# Homestead/Herder Vocabulary



## HomesteaderWife (Nov 2, 2019)

I’m working on a little something similar to a homesteader’s dictionary of sorts that simplifies common terms and breaks them down into examples maybe. That being said, I’d love some input of words you may commonly say about the homestead/farm/herd/flock but that other folks outside the realm scratch their heads about and may need help with. Got a suggestion? Add it as a reply with the word itself in bold please. 

For example:
When referring to raising rabbits, some people don’t know what it means to *cull* them.

Thanks again!

-HW


----------



## Pastor Dave (Nov 2, 2019)

Chickens and rabbits like to snack on BOSS.
Black Oil Sunflower Seeds


----------



## frustratedearthmother (Nov 3, 2019)

Great idea @HomesteaderWife !

*LGD  - *Livestock Guardian Dog
*FF *- First Freshener: goat kidding for the first time


----------



## Pastor Dave (Nov 4, 2019)

Here's a common sense one, but depending on how urban the reader is, I notice folks getting confused between straw and hay.

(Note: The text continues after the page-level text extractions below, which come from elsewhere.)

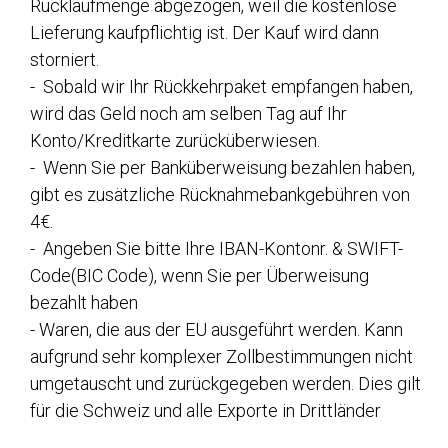
Rücklaufmenge abgezogen, weil die kostenlose
Lieferung kaufpflichtig ist. Der Kauf wird dann
storniert.
- Sobald wir Ihr Rückkehrpaket empfangen haben,
wird das Geld noch am selben Tag auf Ihr
Konto/Kreditkarte zurücküberwiesen.
- Wenn Sie per Banküberweisung bezahlen haben,
gibt es zusätzliche Rücknahmebankgebühren von
4€.
- Angeben Sie bitte Ihre IBAN-Kontonr. & SWIFT-
Code(BIC Code), wenn Sie per Überweisung
bezahlt haben
- Waren, die aus der EU ausgeführt werden. Kann
aufgrund sehr komplexer Zollbestimmungen nicht
umgetauscht und zurückgegeben werden. Dies gilt
für die Schweiz und alle Exporte in Drittländer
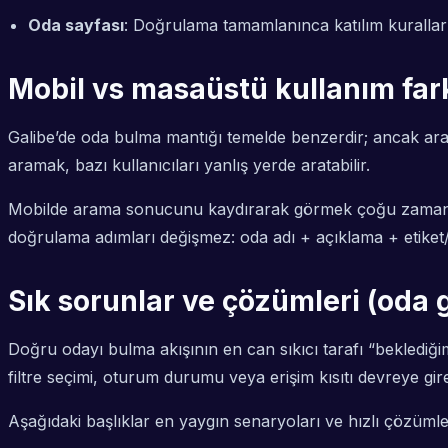
Oda sayfası
: Doğrulama tamamlanınca katılım kuralları
Mobil vs masaüstü kullanım fark
Galibe’de oda bulma mantığı temelde benzerdir; ancak ara
aramak, bazı kullanıcıları yanlış yerde aratabilir.
Mobilde arama sonucunu kaydırarak görmek çoğu zaman dah
doğrulama adımları değişmez: oda adı + açıklama + etiket/m
Sık sorunlar ve çözümleri (oda g
Doğru odayı bulma akışının en can sıkıcı tarafı “bekledi
filtre seçimi, oturum durumu veya erişim kısıtı devreye gire
Aşağıdaki başlıklar en yaygın senaryoları ve hızlı çözümleri 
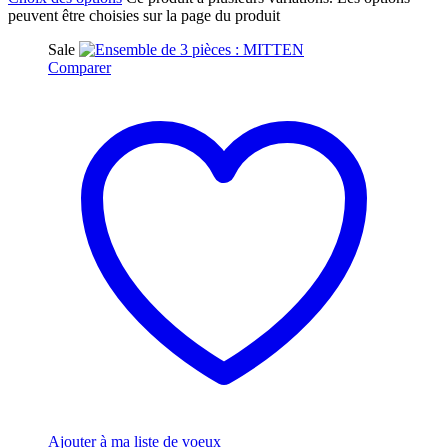
peuvent être choisies sur la page du produit
Sale
Comparer
Ajouter à ma liste de voeux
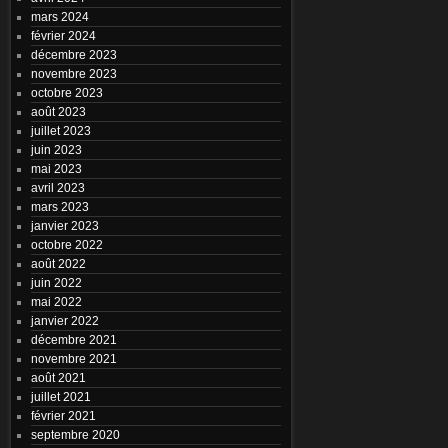
mars 2024
février 2024
décembre 2023
novembre 2023
octobre 2023
août 2023
juillet 2023
juin 2023
mai 2023
avril 2023
mars 2023
janvier 2023
octobre 2022
août 2022
juin 2022
mai 2022
janvier 2022
décembre 2021
novembre 2021
août 2021
juillet 2021
février 2021
septembre 2020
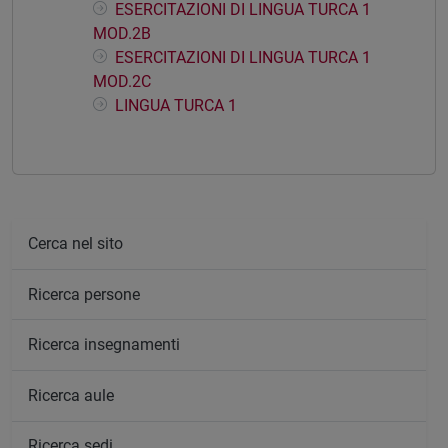
ESERCITAZIONI DI LINGUA TURCA 1
MOD.2B
ESERCITAZIONI DI LINGUA TURCA 1
MOD.2C
LINGUA TURCA 1
Cerca nel sito
Ricerca persone
Ricerca insegnamenti
Ricerca aule
Ricerca sedi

Hay: Grown from grass, alfalfa, or other vegetation to be dried, baled, and eaten.

Straw: Grown as a crop generally, then the stubble is cut and baled for bedding or cover material, but not to be eaten.


----------



## Baymule (Nov 4, 2019)

WETHER— a castrated male goat or sheep 

CASTRATE— removal of male testicles, usually by surgical means

EWE — female Sheep. 

DOE— female goat or rabbit.

RAM — male Sheep that has not been castrated 

BUCK— male goat or rabbit that has not been castrated

MANUAL DRAGLINE— that would be a shovel


----------



## MyFather'sSheep (Nov 13, 2019)

*whether- *castrated male goat
*browse- *leaves, shrubs, vines and other non-grass plants


----------



## High Desert Cowboy (Nov 13, 2019)

Some common ones I use at work that leaves my wife scratching her head
Barrow-castrated male pig 
Gilt- female pig that has not had a litter
Parity- in reference to how many litters a sow has had, example a Parity 2 sow has had 2 litters
Service- refers to either the act of insemination by AI or live cover or can also be used in reference to a prepackaged dose of semen ( it sounds a lot better on the phone to say I’ve gotta go pick up some services as opposed to “oh I’m just driving to the stud to get more semen.”)
AI- artificial insemination.  Insemination of an animal using artificial means to deliver a service (pre determined amount of semen)
Live cover- the act of male livestock using actual intercourse to inseminate (breed) a female 
Intercourse- You’re on your own there bud
Heat- a period of time when a female is receptive to breeding.  
SSS- in reference to predators means shoot, shovel, shut up.  Essentially remove the offending animal and move on with your life.  Less recommended course of action for neighbors and ex’s


----------



## HomesteaderWife (Nov 14, 2019)

Thank you so much everyone for your input!


----------